The Best Of Bond… James Bond
James Bond serisinden çıkan her yeni film bir şarkıyı da gündeme taşır. Bu albümde başlangıcından itibaren James Bond filmleriyle anılan 24 şarkı yer alıyor.
Shirley Bassey, Tina Turner, A-ha, Duran Duran, Chris Cornell, Moby, Garbage, Madonna ve Nancy Sinatra gibi isimlerden dinleyeceğimiz şarkılar sizi yalnızca sinemasal nostaljiye sürüklemeyecek, bir zaman yolculuğuna da çıkaracak.
Sıkı bir arşiv için vazgeçilmez bir parça.
The Best Of – Radiohead
Pek çoklarına göre dünyanın en iyi grubu, onlara katılmayanların bile dünyanın en iyi gruplarından biri olduğu kabul ettiği Radiohead’in iki CD’lik, 29 şarkılık en iyiler derlemesi. Albümün içeriği seçilirken şarkı ıskalandığın söylemek pek mümkün değil. İyi ve doyurucu bir seçki bu. EMI’nin milli takım seçicisi Fatih Terim’den daha hakkaniyetli bir iş çıkardığını söylemek mümkün. Diğer yandan Radiohead’in bu albümün oluşum sürecinde projeye dahil olmadığını, bir anlamda bu projeyi onaylamadıklarını da belirtmek lazım. Buradaki hakkaniyet durumu biraz tartışmalı anlayacağınız… Vokal/gitarda Thom Yorke, basta Colin Greenwood, gitarda Jonny Greenwood, gitar/vokalde Ed O’Brien, davulda Phil Selway’den teşekkül eden ve 90’lı yılların rock müziğine damgasını vuran Radiohead’in belge niteliğindeki bu albümünü edinin derim.
Piece of My Soul – Garou
Notre Dame de Paris’te Quisamado’yu canlandırırken seslendirdiği Belle isimli şarkısı sayesinde geniş kitleler tarafından tanınan Fransız şarkıcı Garou bu kez İngilizce bir albümle karşımızda. Şarkıların kalitesi ve çeşitliliği şaşırtıcı. Şarkılarının her biri keyifle dinlenen, orta yaş kıvamlı, rock eksenli, çok çağrışımlı bir albüm. Kimi zaman Joe Cocker’ı, kimi zaman Peter Gabriel’i hatta Roxette’i anıyorsunuz şarkıları dinlerken. Ama bu yüzden Garou nerde diye merak ettiğiniz de olmuyor değil.Çok orijinal değil ama dinlemesi keyifli.

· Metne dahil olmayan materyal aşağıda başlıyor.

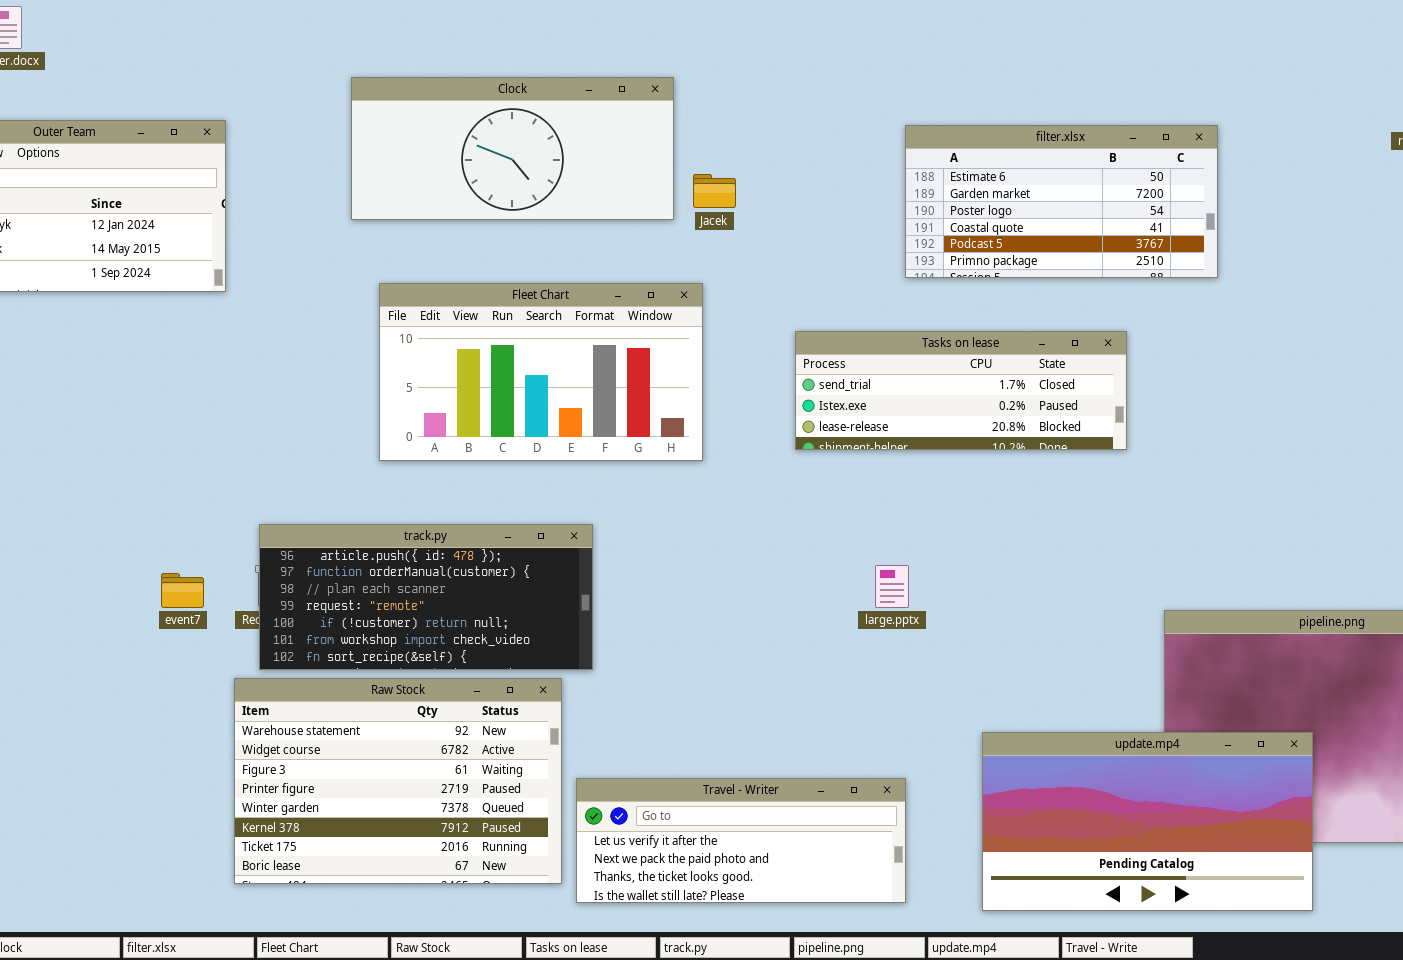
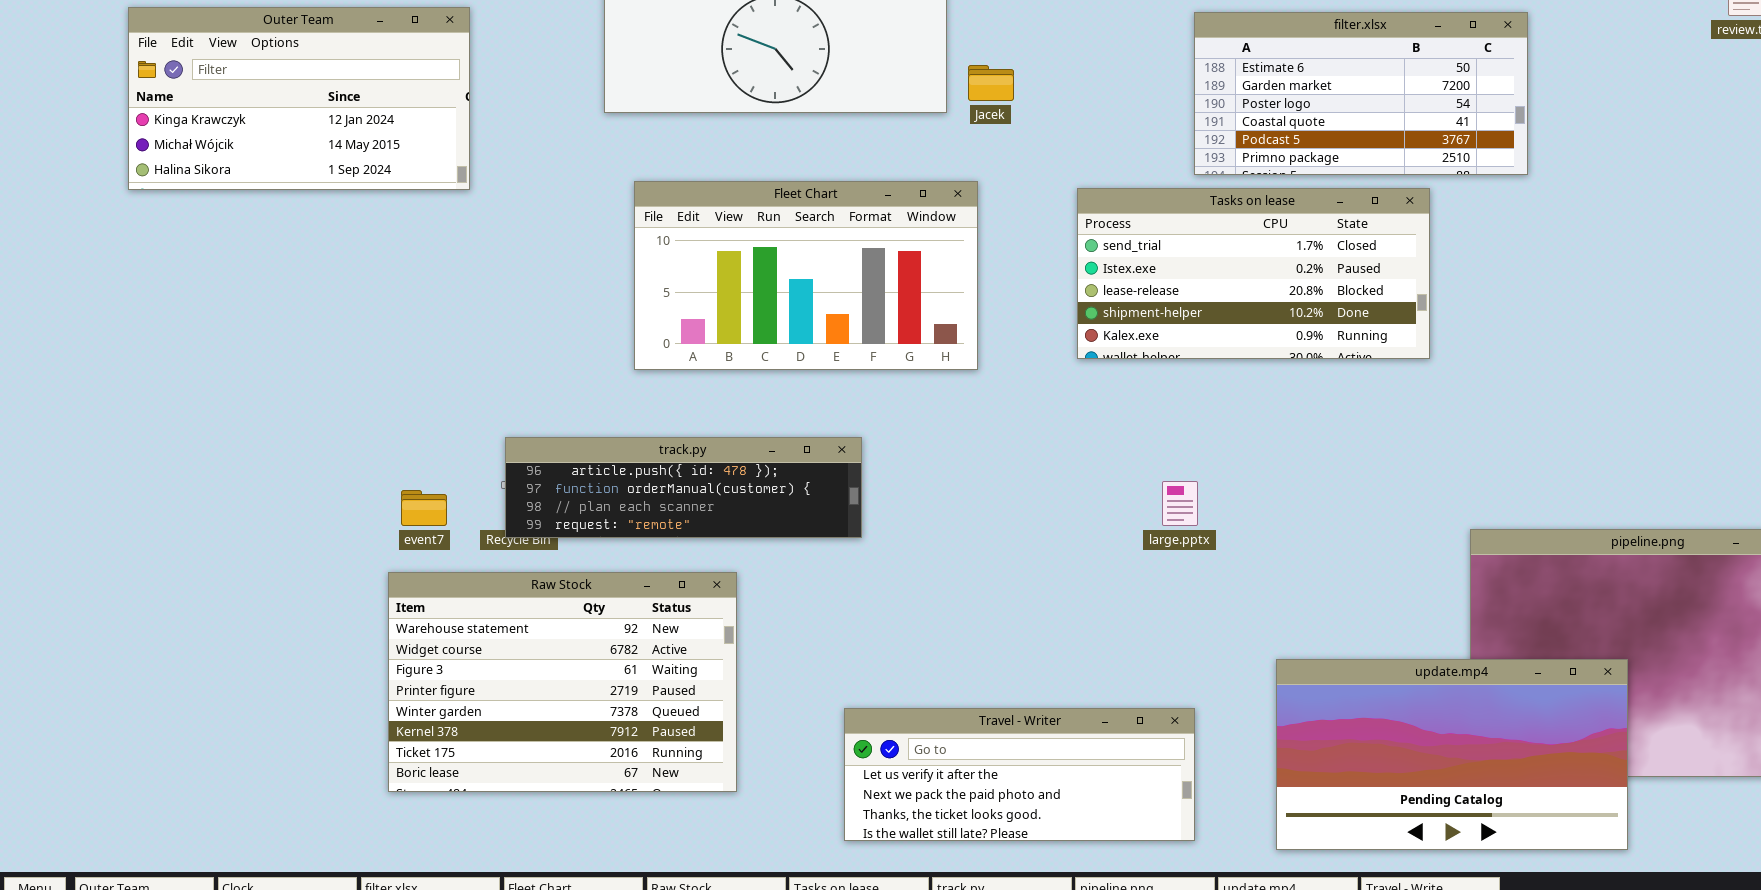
Tasks on lease: [795,331,1127,450] -> [1077,188,1430,359], resized
track.py: [259,524,593,670] -> [505,437,862,538], resized
Raw Stock: [234,678,562,884] -> [388,572,737,792], moved

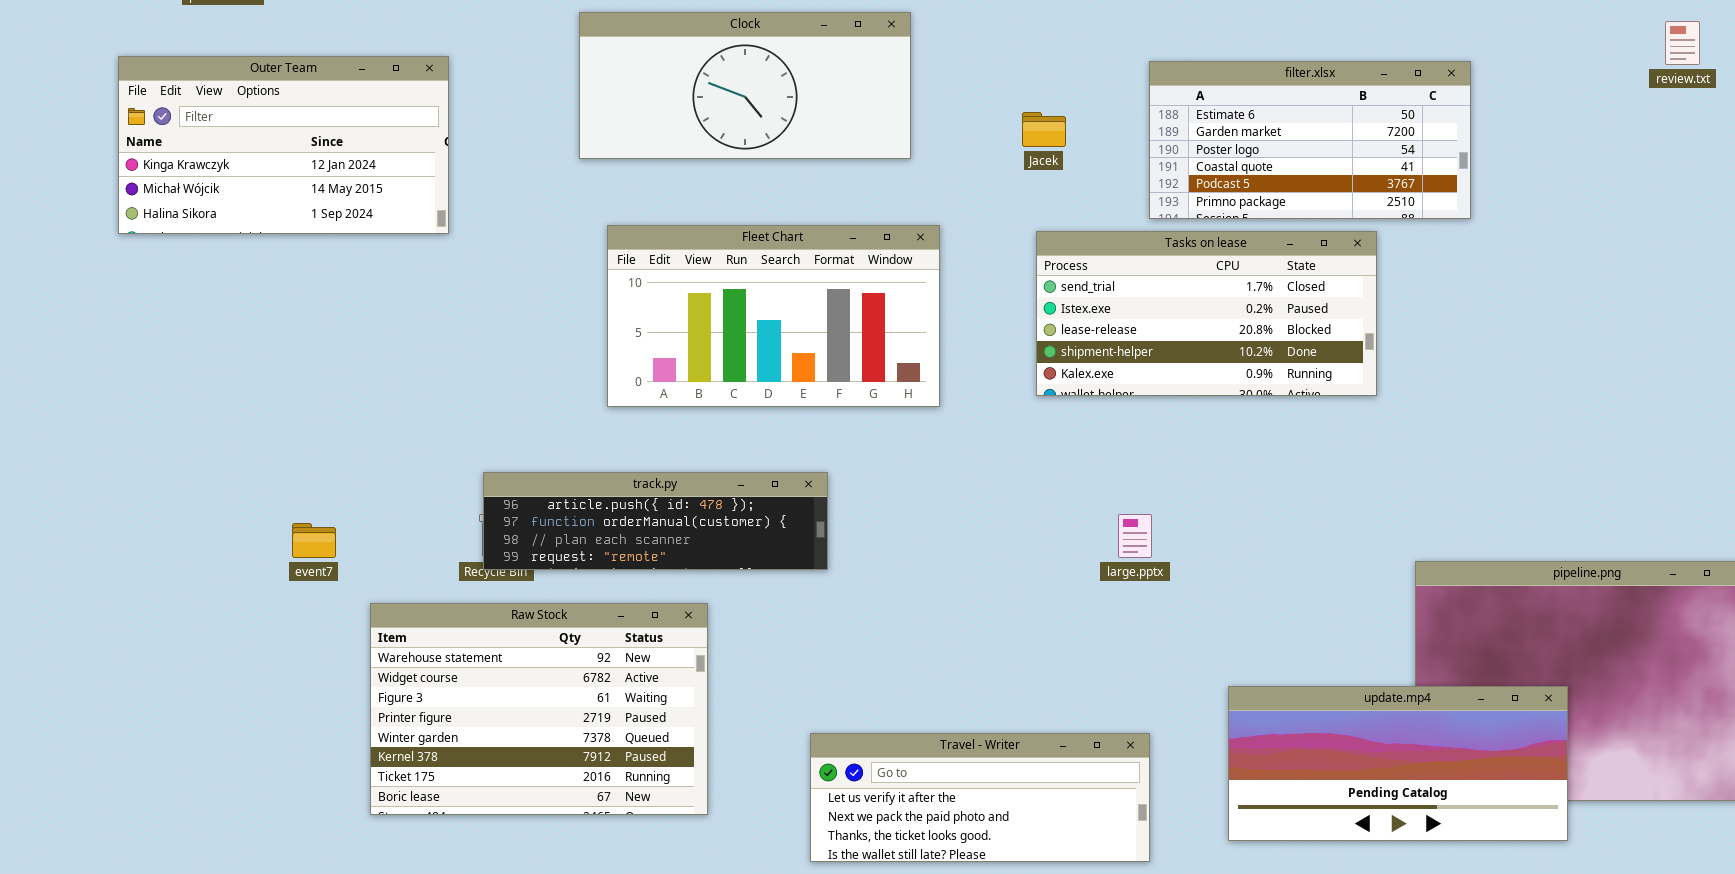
Jacek: [968,65,1014,101] -> [1022,112,1066,147], moved
event7: [401,490,447,526] -> [292,523,336,558], moved
update.mp4: [1276,659,1628,850] -> [1228,686,1568,841], resized

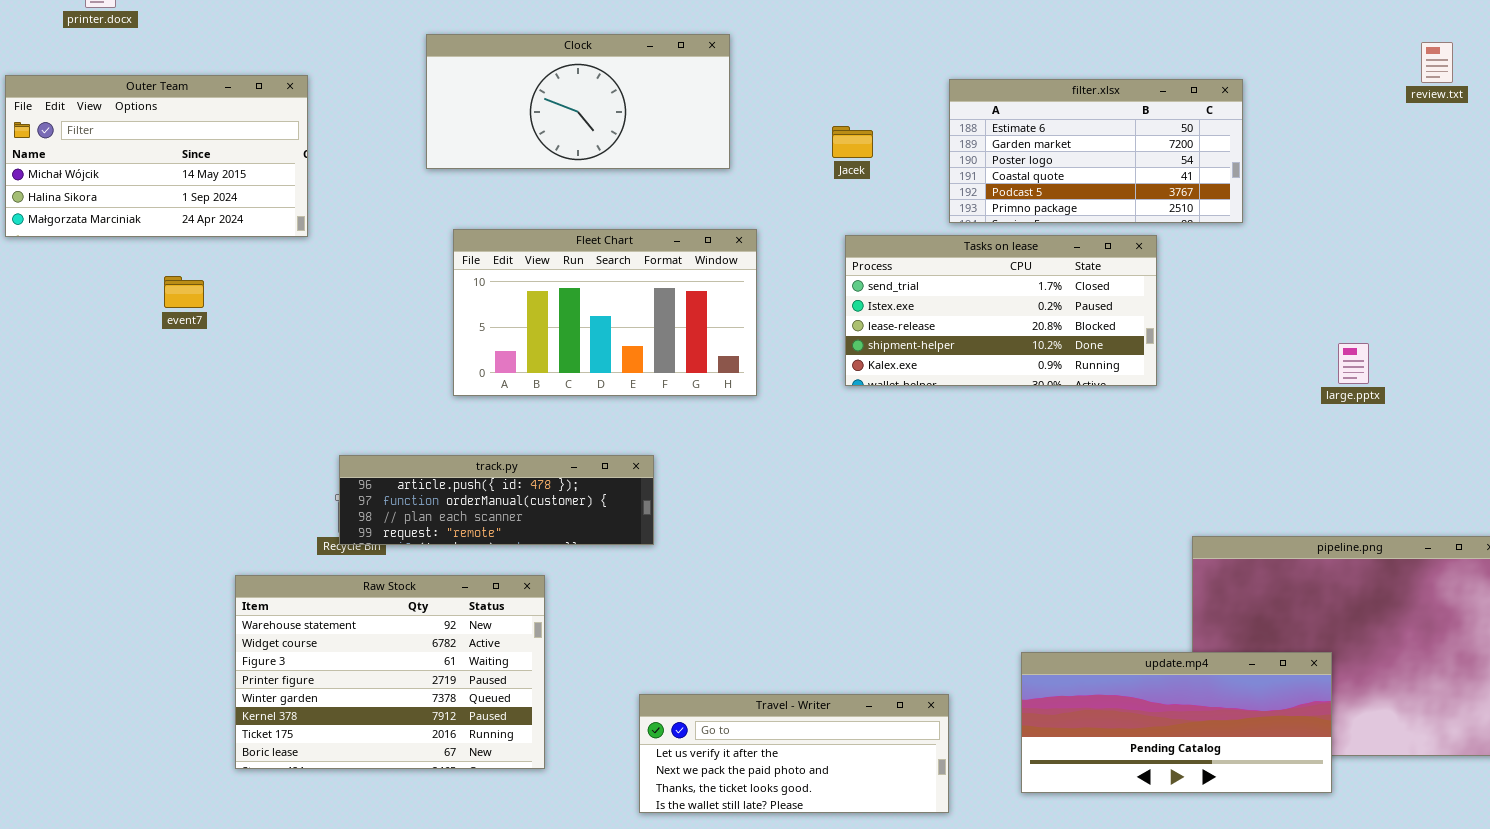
Outer Team: [118,56,449,234] -> [5,75,308,237], scrolled down 1 row
large.pptx: [1118,514,1152,558] -> [1338,343,1369,384], moved
event7: [292,523,336,558] -> [164,276,204,308], moved

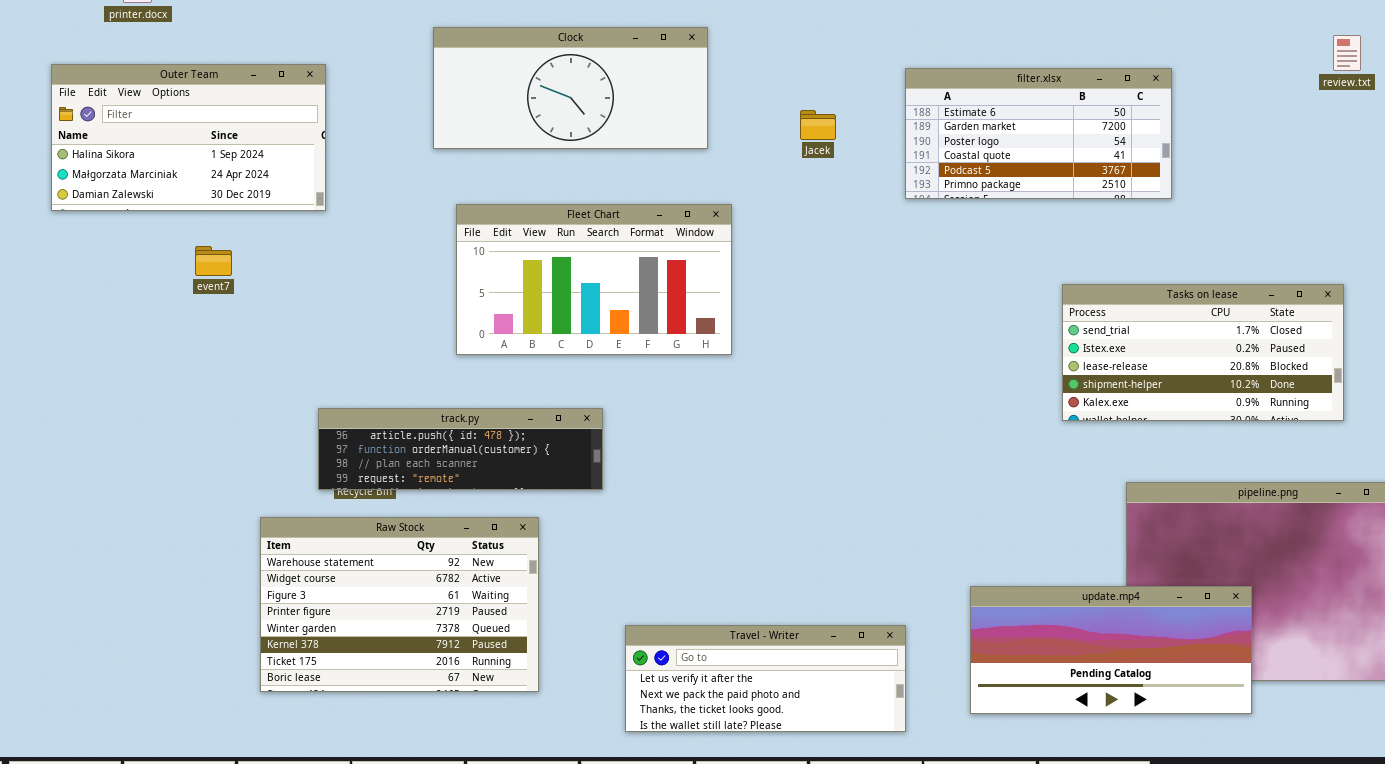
Outer Team: [5,75,308,237] -> [51,64,326,211], scrolled down 1 row
Tasks on lease: [845,235,1157,386] -> [1062,284,1344,421], moved
track.py: [339,455,654,545] -> [318,408,603,490], moved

“Prodüktör Peer Astrom bütün şarkıları parlatmış, ama kişilik verememiş. Böylece Garou da Celine gibi bu şarkıları görünmeye çalıştıkları gibi önemliymiş gibi göstermek için tüm maharetini ortaya koyuyor.”
T’Cha Dunlevy, Gazette Music Critic
Seven Lives Many Faces – Enigma
Camiada Curly M.C. olarak da bilinen 50 yaşındaki Michael Cretu, 1990 yılının sonbaharında Sadeness Part I ile başlattığı Enigma projesini devam ettiriyor. Seven Lives Many Faces bu uzun soluklu yolculuğun yedinci durağı. Eskiye nazaran daha elektronik bir altyapıya sahip bu albümün sürprizlerinden biri de Cretu’nun oğulları Nikita ve Sebastian’ın da albüme katkıda bulunması. “The Same Parents” adındaki pasifist ve ırkçılık karşıtı şarkıda Nikita ve Sebastian’ın da sesini duyacaksınız. Cretu bu albümü ne kadar önemsediğini şu sözlerle belirtiyor. “Hiçbir albümü kaydederken bu albümü kaydettiğim zamankinden çok keyif almamıştım. Bu albümün hazırlanması benim için bir iş değil, bir mutluluk kaynağı oldu.”
Great Artists at the Movies
Unutulmaz filmlerin bazı sahnelerinin daha da bir unutulmaz olmasının sırrı, o sırada olaylara ve oyunculara eşlik eden bir şarkıdır. İşte 2 CD’lik bu albümde yer alan 32 şarkının her biri, tabi eğer bizim gibi sisnema sevdalısıysanız böylesi akıllardan çıkmaz bir film sahnesini gözünüzün önüne getirecek.